Biden does not have an actual foreign policy identity as a candidate beyond the platitudes of bringing us back to yesteryear and restoring American leadership. He does have a base understanding that climate change requires a full blown international effort and, in pursuing progress on that front, will end up undermining Russian national interests. Similarly, any commitment to values in foreign policy is likely to be reflected in attempts to use what many policymakers will see as growing US leverage to push for preferable outcomes. It’s better to see Biden as a sort of obverse mirror to Putin in this policy area: no one can actually pin anything on him and thus everyone projects everything they prefer onto him.
For this cycle, he’s become the face of normality despite the bevy of indicators that normality can’t be restored and COVID is changing the game for good. Endless commitments to stay in Afghanistan are already now being messaged on the basis of protecting women’s rights. That same rhetoric is going to be picked up, amplified, exploited by his team to justify their own policy preferences. It’s hard to imagine that they won’t push for more in Syria or Libya or else demand a more visible role for US diplomacy in Ukraine, Belarus, Nagorno-Karabakh, and Central Asia. The last one will become particularly more salient the more that US policymakers frame the region in terms of China. Any talk of him being more measured on sanctions is, frankly, irrelevant. Most targets have already been hit. Investors, markets, and the Kremlin can’t rest easy about the ruble, reputational risks, and the like even with a saner sanctions approach in Washington.
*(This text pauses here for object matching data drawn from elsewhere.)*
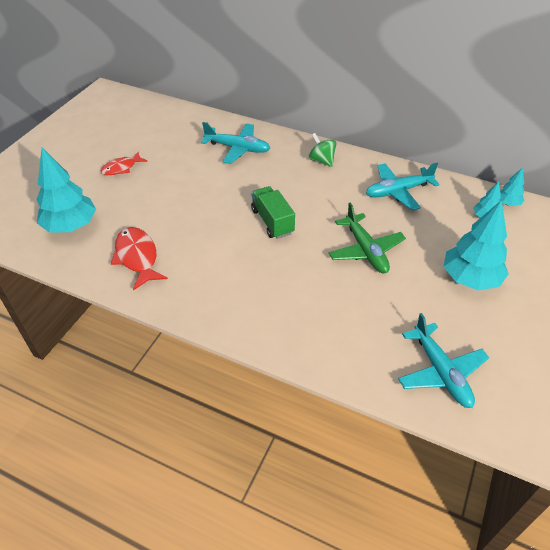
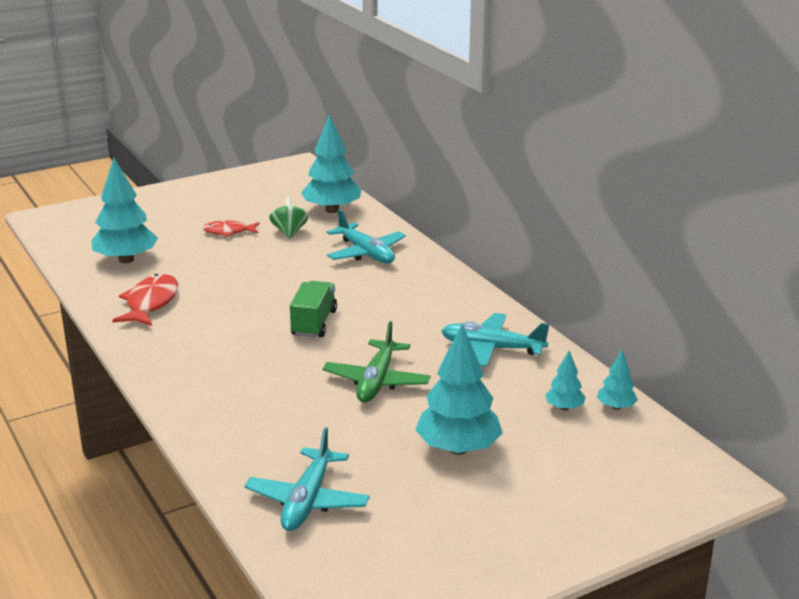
camera: 35 degrees right, 20 degrees down
green spinning top [309,133,337,167] -> green spinning top moved to [269,197,308,239]
none -> turquoise tree [301,114,361,213]

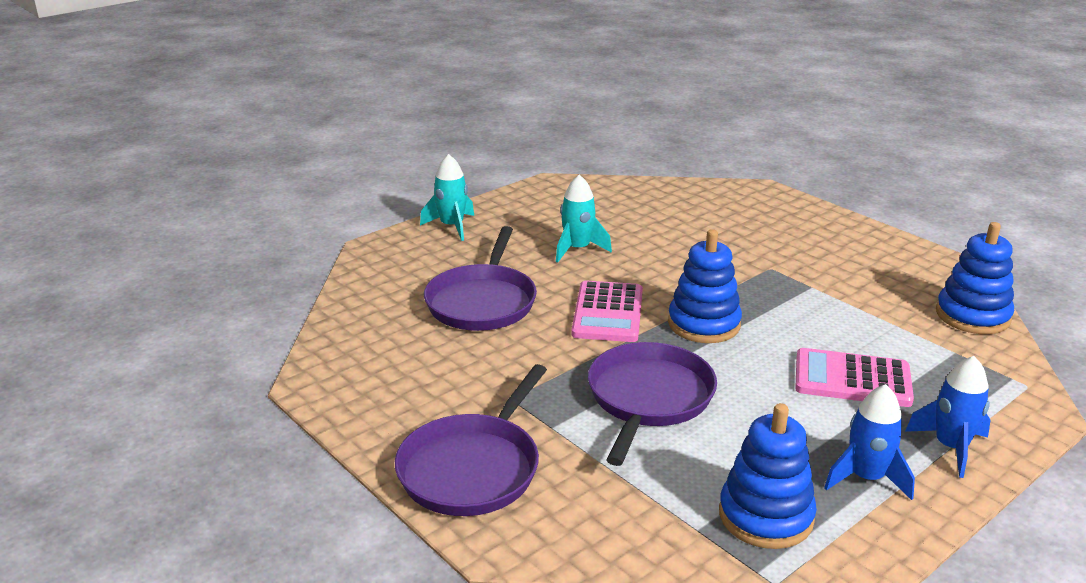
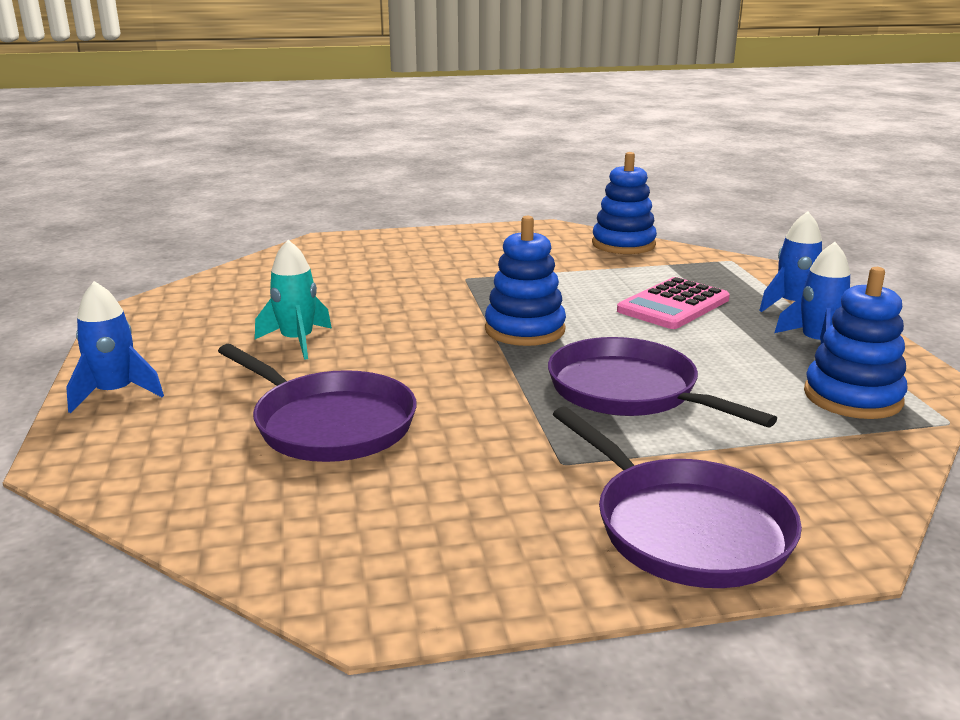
camera: 60 degrees left, 5 degrees down
turquoise rocket [420,154,474,241] -> blue rocket [66,281,164,413]
pink calculator [572,281,643,342] -> none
Anyone expecting things to get better is doing so on the basis that a president alone can actually alter the course of US foreign policy. Trump has shown us that this is, in fact, not true. Congress, public opinion, advisors, other nations’ policies all get a vote. A Biden presidency is ultimately about continuity disguised as change on most policy areas in order to secure big policy wins on a few that matter a great deal like climate change, economic recovery, and healthcare. Expanding the National Security Council tends to default towards privileging the Washington status quo as lobbies and friends push their favorites into positions of power and authority. There’s only so much bandwidth a White House has. When it runs out, other interests and actors pounce. Even with stability, Russia’s bound to lose out.